No Activity at 18hrs. Repitch? How long till infection?

So, the cluster… continues (see viewtopic.php?f=1&t=116604 ). I harvested Wyeast1056 from a previous batch and all I can figure is that I may have screwed up the trub separation steps.

I pitched a pint of the washed 1056 slurry into the beer, and after 18 hours, I have precisely zero visible activity. The surface of the beer is virtually clear, and the airlock doesn’t even suggest any off-gassing is occurring.

I’m guessing this calls for a repitch of fresh, storebought 1056? I suppose I could wait another 6 hours, too, but at this point I’m not hopeful. With good (average?) sanitation practices, how long does most wort last before an infection takes hold?

Pint of slurry would have shown activity by now, it was probably dead. Your probably need to pitch more yeast. If you can get US05 so you don’t need a starter.

http://woodlandbrew.blogspot.com/2012/1 ... posed.html

If you believed woodlandbrew’s research, you tossed as much good yeast as you saved. And even kept more bacteria.

How old was the slury? Did you make a starter?

Like any “lag time” issue, my response is wait 72hrs.

[quote=“Nighthawk”]Woodland Brewing Research: Yeast Washing Exposed

If you believed woodlandbrew’s research, you tossed as much good yeast as you saved. And even kept more bacteria.

How old was the slury? Did you make a starter?

Like any “lag time” issue, my response is wait 72hrs.[/quote]

crazy. then I did it totally backwards…

[quote=“Silentknyght”][quote=“Nighthawk”]Woodland Brewing Research: Yeast Washing Exposed

If you believed woodlandbrew’s research, you tossed as much good yeast as you saved. And even kept more bacteria.

How old was the slury? Did you make a starter?

Like any “lag time” issue, my response is wait 72hrs.[/quote]

crazy. then I did it totally backwards…[/quote]

The way I’ve been doing it, before reading woodlandbrew’s writings, was to NOT try separating the yeast from the trub. I save the whole thing. Then make a starter and scoop 3-4 spoonfuls out and into the starter.

Or if it is fresh enough, ~2 weeks, just pitch it into the beer.

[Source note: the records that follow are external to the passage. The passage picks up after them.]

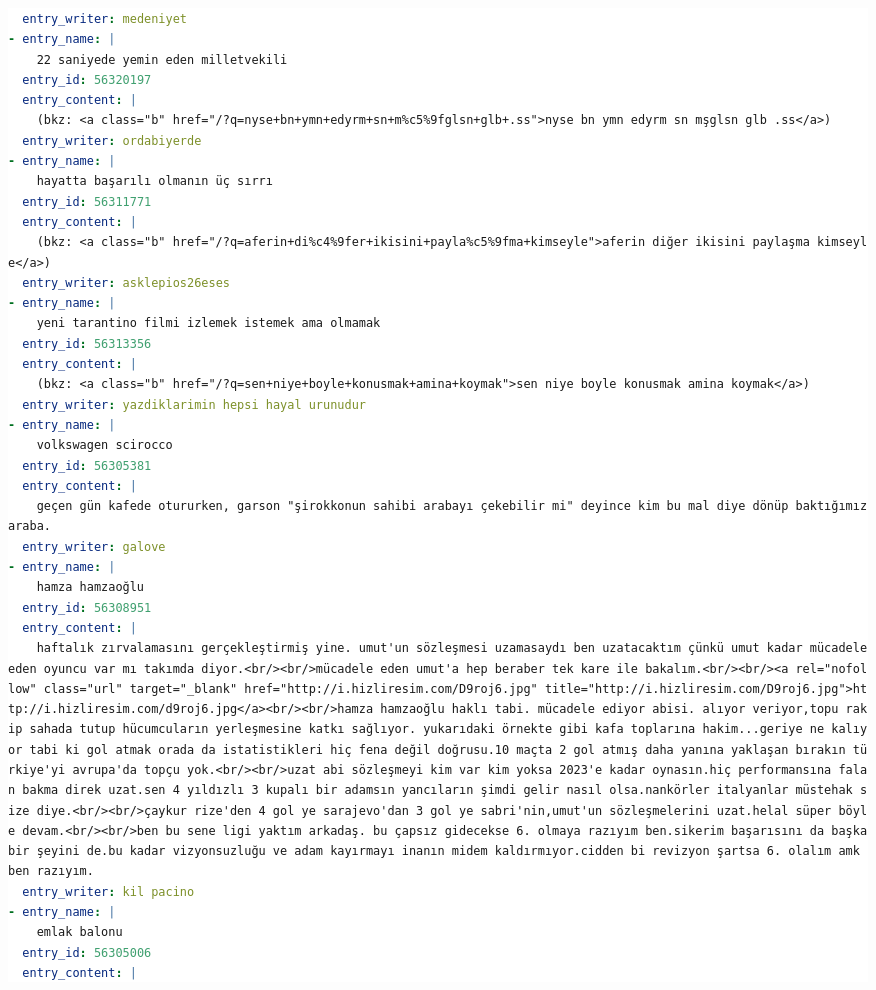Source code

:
 ```yaml
  entry_writer: medeniyet
- entry_name: |
    22 saniyede yemin eden milletvekili
  entry_id: 56320197
  entry_content: |
    (bkz: <a class="b" href="/?q=nyse+bn+ymn+edyrm+sn+m%c5%9fglsn+glb+.ss">nyse bn ymn edyrm sn mşglsn glb .ss</a>)
  entry_writer: ordabiyerde
- entry_name: |
    hayatta başarılı olmanın üç sırrı
  entry_id: 56311771
  entry_content: |
    (bkz: <a class="b" href="/?q=aferin+di%c4%9fer+ikisini+payla%c5%9fma+kimseyle">aferin diğer ikisini paylaşma kimseyle</a>)
  entry_writer: asklepios26eses
- entry_name: |
    yeni tarantino filmi izlemek istemek ama olmamak
  entry_id: 56313356
  entry_content: |
    (bkz: <a class="b" href="/?q=sen+niye+boyle+konusmak+amina+koymak">sen niye boyle konusmak amina koymak</a>)
  entry_writer: yazdiklarimin hepsi hayal urunudur
- entry_name: |
    volkswagen scirocco
  entry_id: 56305381
  entry_content: |
    geçen gün kafede otururken, garson "şirokkonun sahibi arabayı çekebilir mi" deyince kim bu mal diye dönüp baktığımız araba.
  entry_writer: galove
- entry_name: |
    hamza hamzaoğlu
  entry_id: 56308951
  entry_content: |
    haftalık zırvalamasını gerçekleştirmiş yine. umut'un sözleşmesi uzamasaydı ben uzatacaktım çünkü umut kadar mücadele eden oyuncu var mı takımda diyor.<br/><br/>mücadele eden umut'a hep beraber tek kare ile bakalım.<br/><br/><a rel="nofollow" class="url" target="_blank" href="http://i.hizliresim.com/D9roj6.jpg" title="http://i.hizliresim.com/D9roj6.jpg">http://i.hizliresim.com/d9roj6.jpg</a><br/><br/>hamza hamzaoğlu haklı tabi. mücadele ediyor abisi. alıyor veriyor,topu rakip sahada tutup hücumcuların yerleşmesine katkı sağlıyor. yukarıdaki örnekte gibi kafa toplarına hakim...geriye ne kalıyor tabi ki gol atmak orada da istatistikleri hiç fena değil doğrusu.10 maçta 2 gol atmış daha yanına yaklaşan bırakın türkiye'yi avrupa'da topçu yok.<br/><br/>uzat abi sözleşmeyi kim var kim yoksa 2023'e kadar oynasın.hiç performansına falan bakma direk uzat.sen 4 yıldızlı 3 kupalı bir adamsın yancıların şimdi gelir nasıl olsa.nankörler italyanlar müstehak size diye.<br/><br/>çaykur rize'den 4 gol ye sarajevo'dan 3 gol ye sabri'nin,umut'un sözleşmelerini uzat.helal süper böyle devam.<br/><br/>ben bu sene ligi yaktım arkadaş. bu çapsız gidecekse 6. olmaya razıyım ben.sikerim başarısını da başka bir şeyini de.bu kadar vizyonsuzluğu ve adam kayırmayı inanın midem kaldırmıyor.cidden bi revizyon şartsa 6. olalım amk ben razıyım.
  entry_writer: kil pacino
- entry_name: |
    emlak balonu
  entry_id: 56305006
  entry_content: |
```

Washing/rinsing seemed like a waste of time to me.

[quote=“Nighthawk”]
The way I’ve been doing it, before reading woodlandbrew’s writings, was to NOT try separating the yeast from the trub. I save the whole thing. Then make a starter and scoop 3-4 spoonfuls out and into the starter.

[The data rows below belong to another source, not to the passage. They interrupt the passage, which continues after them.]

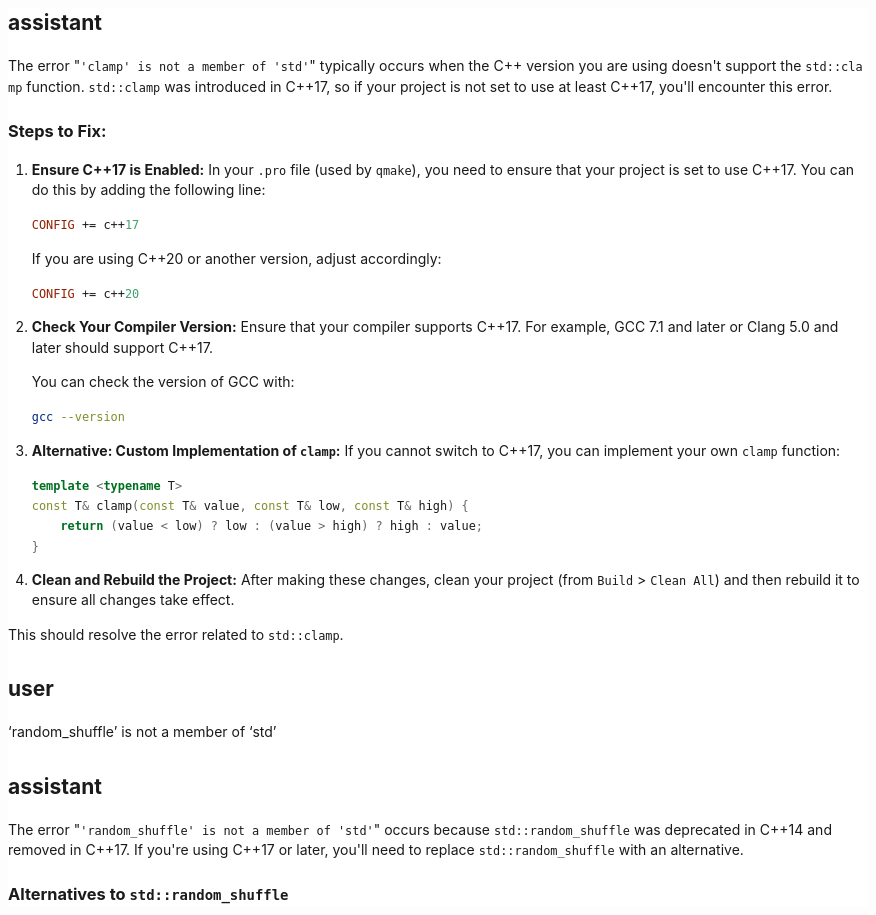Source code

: ## assistant

The error "`'clamp' is not a member of 'std'`" typically occurs when the C++ version you are using doesn't support the `std::clamp` function. `std::clamp` was introduced in C++17, so if your project is not set to use at least C++17, you'll encounter this error.

### Steps to Fix:

1. **Ensure C++17 is Enabled:**
   In your `.pro` file (used by `qmake`), you need to ensure that your project is set to use C++17. You can do this by adding the following line:

   ```pro
   CONFIG += c++17
   ```

   If you are using C++20 or another version, adjust accordingly:

   ```pro
   CONFIG += c++20
   ```

2. **Check Your Compiler Version:**
   Ensure that your compiler supports C++17. For example, GCC 7.1 and later or Clang 5.0 and later should support C++17.

   You can check the version of GCC with:

   ```bash
   gcc --version
   ```

3. **Alternative: Custom Implementation of `clamp`:**
   If you cannot switch to C++17, you can implement your own `clamp` function:

   ```cpp
   template <typename T>
   const T& clamp(const T& value, const T& low, const T& high) {
       return (value < low) ? low : (value > high) ? high : value;
   }
   ```

4. **Clean and Rebuild the Project:**
   After making these changes, clean your project (from `Build` > `Clean All`) and then rebuild it to ensure all changes take effect.

This should resolve the error related to `std::clamp`.
## user
 ‘random_shuffle’ is not a member of ‘std’
## assistant
The error "`'random_shuffle' is not a member of 'std'`" occurs because `std::random_shuffle` was deprecated in C++14 and removed in C++17. If you're using C++17 or later, you'll need to replace `std::random_shuffle` with an alternative.

### Alternatives to `std::random_shuffle`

Or if it is fresh enough, ~2 weeks, just pitch it into the beer.

Washing/rinsing seemed like a waste of time to me.[/quote]

And now, after his writings, would you wash to “rinse” the trub, but then save the trub? Or would you do anything else differently?

I continue to do what I have been doing. Save the whole cake. Spoon out some and add it to a starter.

When it gets to be around a year old, make 1 last beer and toss the old cake. Save the new one.

I like to keep things simple.


How old was the yeast you used and did you make a starter?

I harvested some 1056 using Dawson’s method from BrewingTV. I did both Windsor and 1056 actually, from 2 brews. The harvested Windosr always took off like a shot, the 1056 takes about 24 or so hours to show life, then goes on and on for 3 weeks. I washed both the same way on the same day. Maybe 1056 Doesn’t like being treated that way?